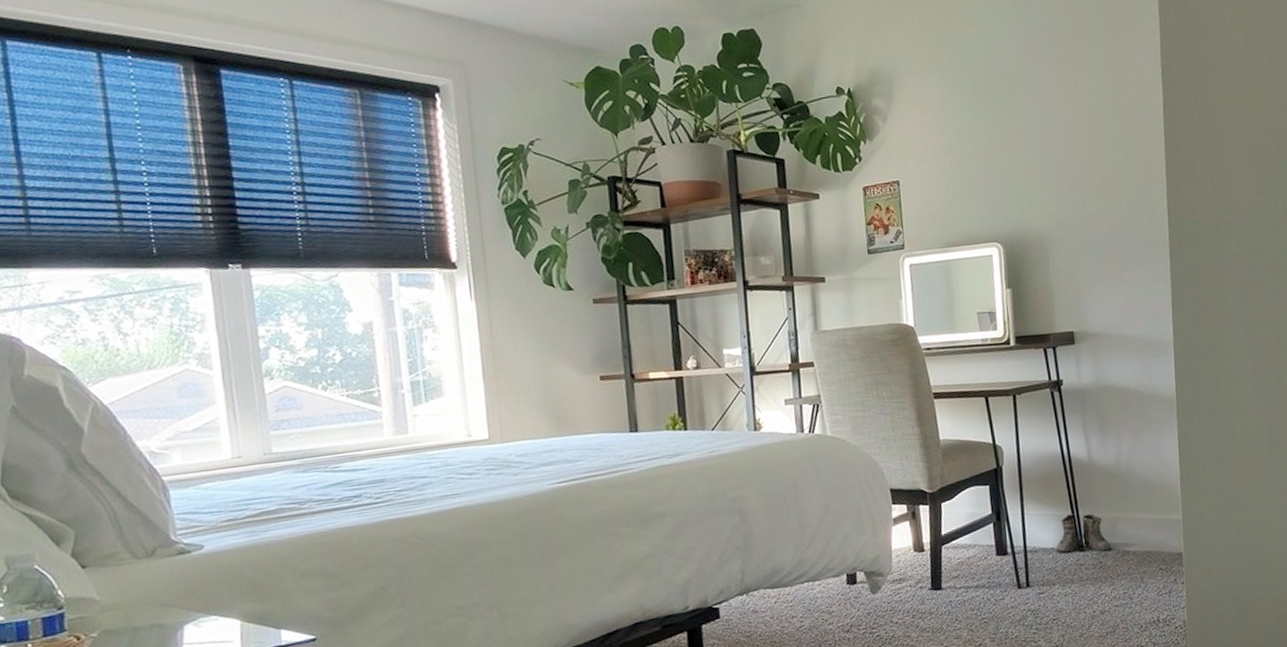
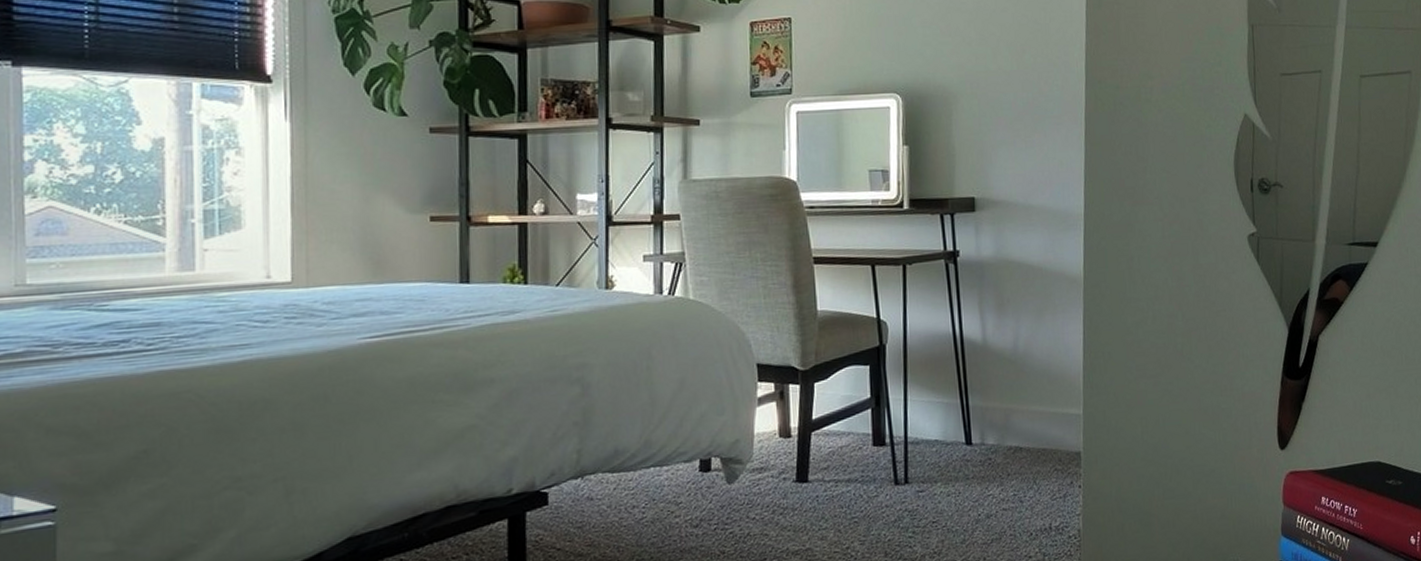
boots: present [1055,513,1112,555] -> none [940,402,1003,449]

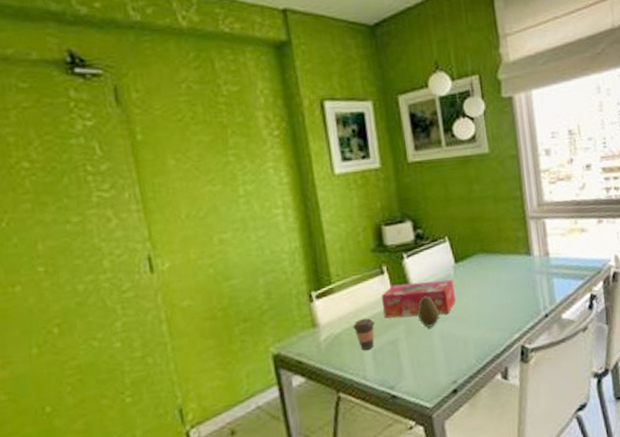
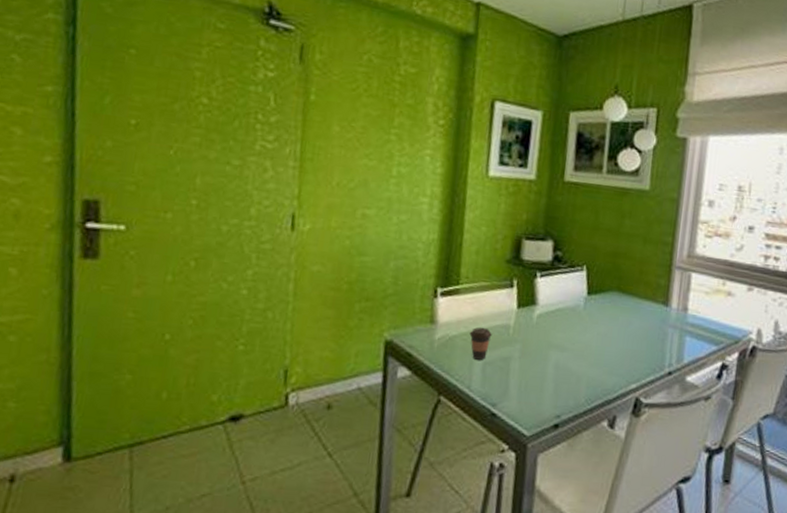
tissue box: present [380,280,456,318] -> none [503,300,581,345]
fruit: present [418,296,440,328] -> none [537,320,560,355]

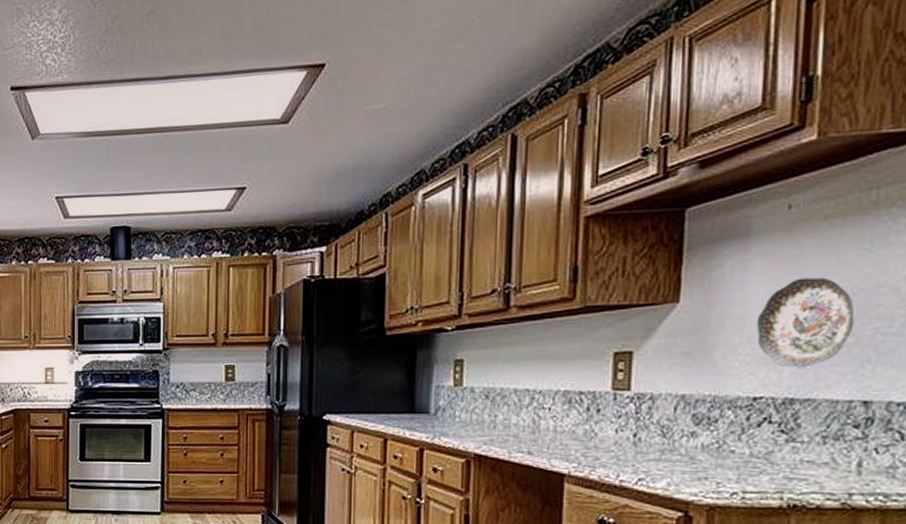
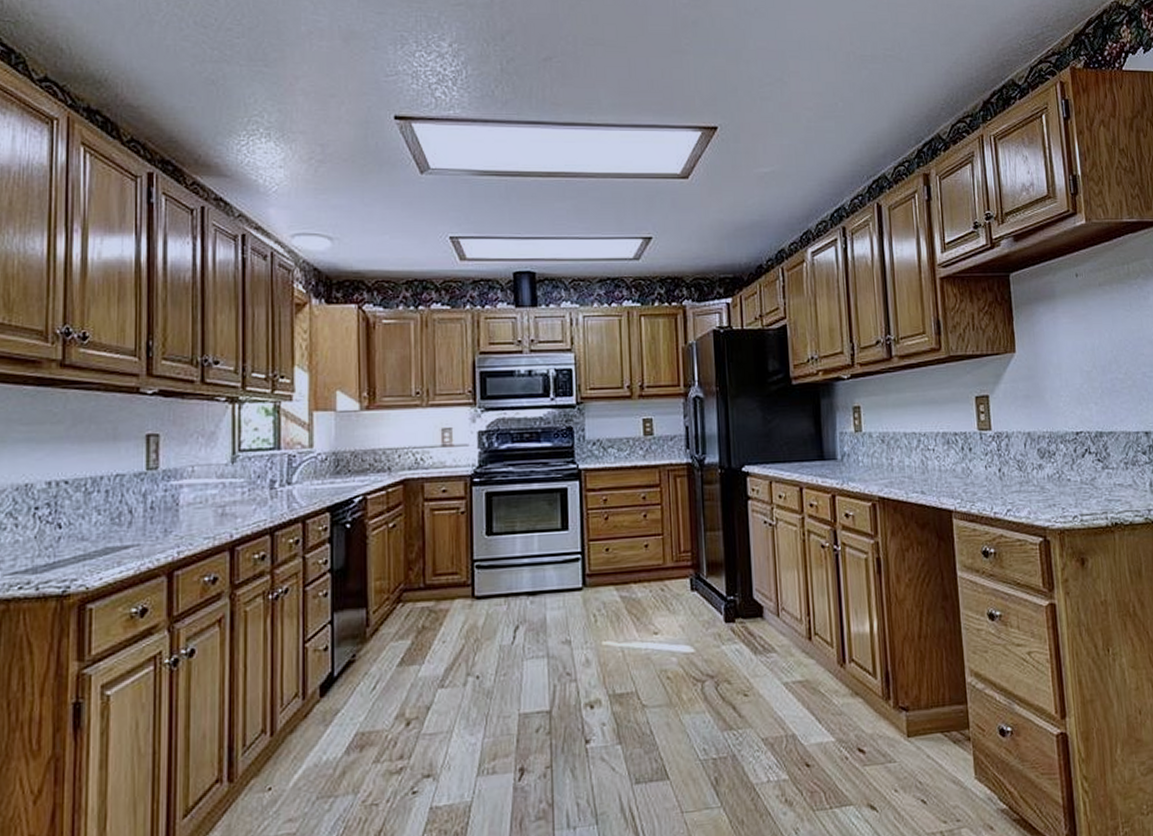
decorative plate: present [756,277,855,368] -> none [1069,332,1130,406]

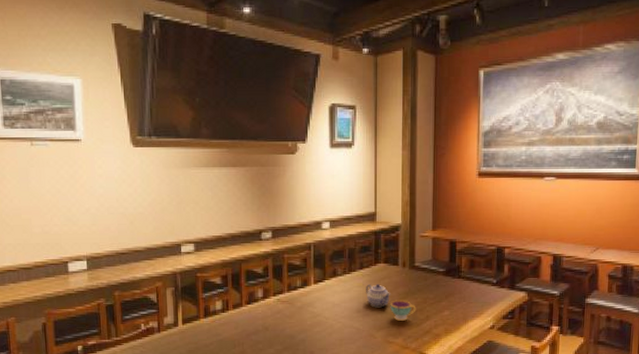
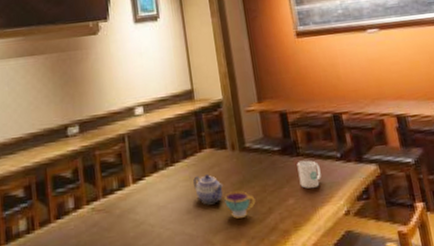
mug: none [456,282,476,304] -> present [297,160,321,189]

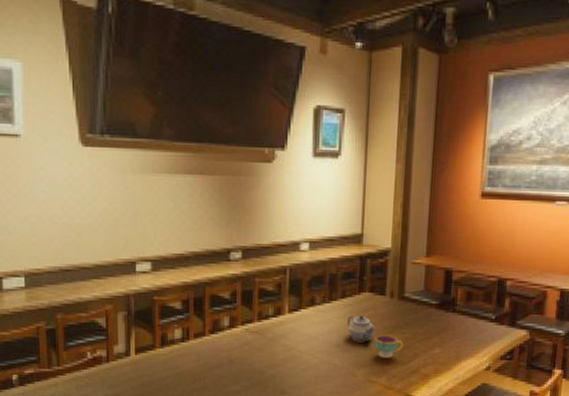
mug: present [297,160,321,189] -> none [449,317,473,342]

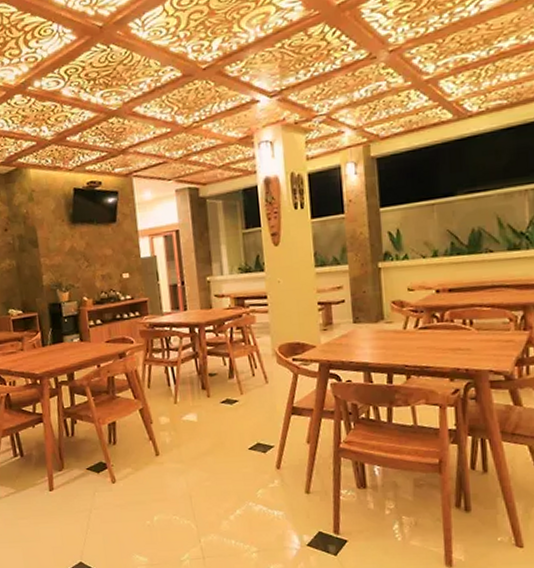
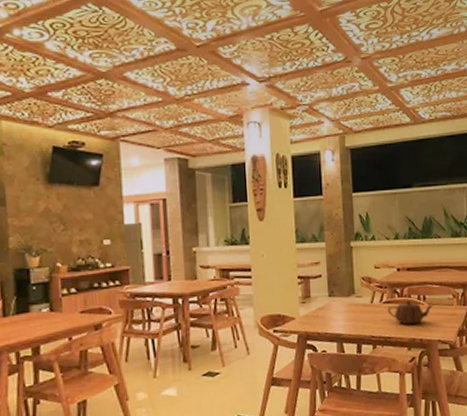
teapot: none [424,325,484,353] -> present [387,300,434,325]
***
● **TASK ITEM**: Verbatim output of every entry above is required, though pictures are to be left out.

● **RESULT OF THIS TASK**:
boots: present [1055,513,1112,555] -> none [940,402,1003,449]

tissue box: present [380,280,456,318] -> none [503,300,581,345]
fruit: present [418,296,440,328] -> none [537,320,560,355]

decorative plate: present [756,277,855,368] -> none [1069,332,1130,406]

mug: none [456,282,476,304] -> present [297,160,321,189]

mug: present [297,160,321,189] -> none [449,317,473,342]

teapot: none [424,325,484,353] -> present [387,300,434,325]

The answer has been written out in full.